Each time a build is triggered by our continuous integration server a post-build task runs wixgen with the right args to generate a new manifest.wxs for the project being changed. It automatically includes all the files needed for the deployment. These builds also version the dlls using a variation of the technique at: http://richardsbraindump.blogspot.com/2007/07/versioning-builds-with-tfs-and-msbuild.html
A seperate build which is manually triggered is then used to build the wixproj projects containing the generated wxs files and produce the msi's.
I would ditch the CD delivery (so 90's) and got with ClickOnce. This solution seems to fit well since you already use the .NET framework. With ClickOnce you should be able to just keep updating the content of your solution and make updates available to your heart's content. Let me know if you need, sample ClickOnce deployment code.

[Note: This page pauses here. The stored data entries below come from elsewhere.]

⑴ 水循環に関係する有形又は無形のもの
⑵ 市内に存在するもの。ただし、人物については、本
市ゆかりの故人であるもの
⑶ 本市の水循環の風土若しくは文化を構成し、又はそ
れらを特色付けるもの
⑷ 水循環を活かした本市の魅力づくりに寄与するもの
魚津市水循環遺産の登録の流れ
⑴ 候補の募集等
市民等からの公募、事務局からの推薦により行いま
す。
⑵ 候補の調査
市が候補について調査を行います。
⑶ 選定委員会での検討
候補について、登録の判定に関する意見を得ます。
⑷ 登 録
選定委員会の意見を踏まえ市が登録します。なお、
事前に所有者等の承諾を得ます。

You can find more ClickOnce information here.
Similar to dkackman's answer, you should seperate your build into several components, isolating build components to be built seperately.
I come from a mainly Java background, however for building MSIs and NET executables we use maven; with the 'maven-wix-plugin' plugin for building the installers, and using the NMaven plugin for compiling any NET code. However, as we're only performing very basic development in NET, with most development in Java, we don't need too much complexity from the NMaven plugin (which is probably a 'good thing' (TM) as it's only at version 0.17).
If you're a purely NET house, you could also look into Blydan (http://www.codeplex.com/byldan), which seems to be the focus of development there at the moment (it's the same team for NMaven and Byldan).
If you do want more information on NMaven or Byldan raise another question and I'll give as much info as I can (which is not a huge amount, as stated I only do very limited NET development).